Studies have shown that EA stimulation, of different acupoints and at various frequencies, exerts neuroprotective effects against cerebral I/R injury in rats with MCAO. For example, EA stimulation at the Baihui acupoint (2/15 Hz) exerts anti-apoptotic and neuroprotective effects by increasing Bcl-2 expression and reducing glutamate toxicity (Zhu et al., 2013). EA stimulation (3 Hz) also improves behavioral performance by enhancing brain-derived neurotrophic factor production (Kim et al., 2012). Tian et al. (2015) demonstrated that EA stimulation at the Baihui, Mingmen (DU4) and Zusanli (ST36) acupoints (30/50 Hz) provided neuroprotection against brain edema in rats with MCAO. In this study, we chose the Baihui and Dazhui acupoints, based on our clinical experience (Li, 2007). EA stimulation at the Baihui acupoint improves nerve and periosteum function, enhances dredging, activates the Du meridian, and revives the brain. Moreover, EA stimulation at the Dazhui acupoint improves blood circulation to dissipate blood stasis, enhances brain function and alleviates brain disease. Our findings suggest that EA stimulation at Baihui and Dazhui acupoints, at a frequency of 3Hz, also exerts neuroprotective effects against cerebral I/R injury.

Our findings demonstrate that EA provides neuroprotection against cerebral I/R via activation of the ERK1/2 pathway.

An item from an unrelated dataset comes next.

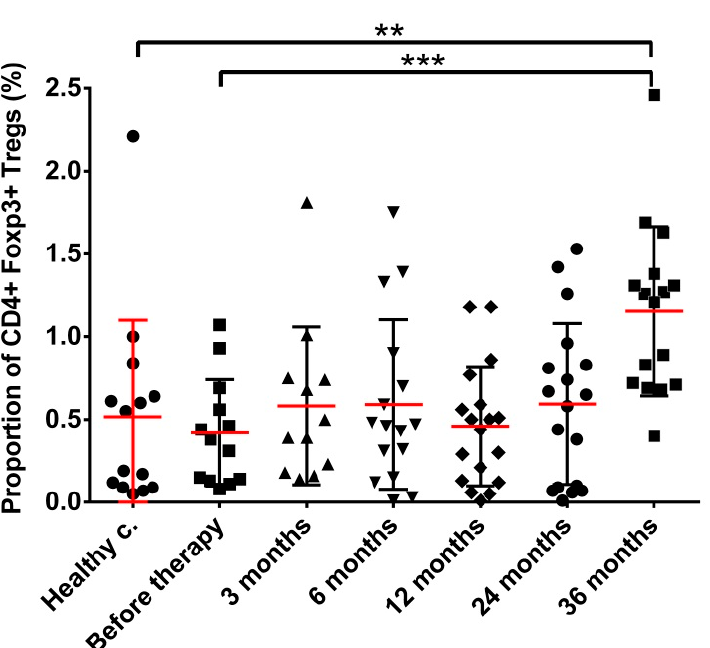
Figure 2. The proportion of Treg cells increases 36 months after radiation source implantation. Blood collection, processing and immune phenotyping were carried out as described in Materials and methods at the indicated time points relative to brachytherapy. n (healthy controls) = 14, n (cancer patients) = 12–18. Significant differences were indicated with ** ( p < 0.01) and *** ( p < 0.001). Next, we investigated two activation markers on CD4+ T cells, with their expression indicating the acquisition of immune inhibitory (CTLA4) [34,35] or immune tolerant, ex- hausted (PD1) phenotypes [36]. The fraction of CD4+ T cells expressing CTLA4 in cancer patients before seed implantation (3.01% mean with 1.38–4.63% 95% CI) was slightly higher but not significantly different from healthy controls (2.24% mean with 1.27–3.22% 95% CI), and a mild decrease was noticed after treatment, reaching significantly lower CTLA4+ T cell fractions 36 months after implantation (1.32% mean with 0.95–1.69% 95% CI) (Figure 3A). This was due to changes in the fraction of CTLA4 expressing Teff cells since this cell sub- population decreased significantly at late time points after seed implantation (24 months: 1.25% mean with 0.96–1.54% 95% CI and 36 months: 0.71% mean with 0.49–0.93% 95% CI) compared to both healthy controls (1.96% mean with 1.02–2.91% 95% CI) and prostate can- cer patients before seed implantation (2.53% mean with 1.09–3.96% 95% CI) (Figure 3B). No significant changes were detected in the amount of CTLA4+ cells within the CD4+Foxp3+ lymphocytes (Figure 3C). On the other hand, the analysis of the distribution of Foxp3+ and Foxp3 − cells within the CTLA4+ CD4+ lymphocytes showed that the fraction of Foxp3+ cells was 1.68-fold higher in prostate cancer patients before seed implantation compared to healthy controls (20.15% mean with 10.84–29.46% 95% CI in cancer patients before RT, 12% mean with 4.98–19.02% 95% CI in healthy controls), and this shift towards Foxp3+ cells continued to increase during the 36 months follow-up (33.91% mean with 24.97–42.85% 95% CI and 40.96% mean with 18.28–63.64% 95% CI in prostate cancer patients 24 months and 36 months after seed implantation, respectively) (Figure 3D). Moreover, the level of CTLA-4 expression on Foxp3+CD4+ Tregs (as evaluated by median fluorescence intensity) progressively increased in cancer patients after the initiation of radiotherapy, reaching significantly higher levels 24 and 36 months after seed implantation compared to both healthy controls and cancer patients before treatment (Figure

The potent efficacy of EA in protecting against focal cerebral I/R injury makes EA a promising therapeutic strategy for stroke. However, the role of ERK1/2/Nrf2 in the neuroprotective effects of EA and the mechanisms by which EA affects the expression of Nrf2 are unclear and require further study. Moreover, additional research is needed to elucidate whether other signaling pathways and factors contribute to the neuroprotective effects of EA. Nonetheless, our study suggests that the ERK1/2 pathway plays a major role in neuroprotection against cerebral I/R injury.[49]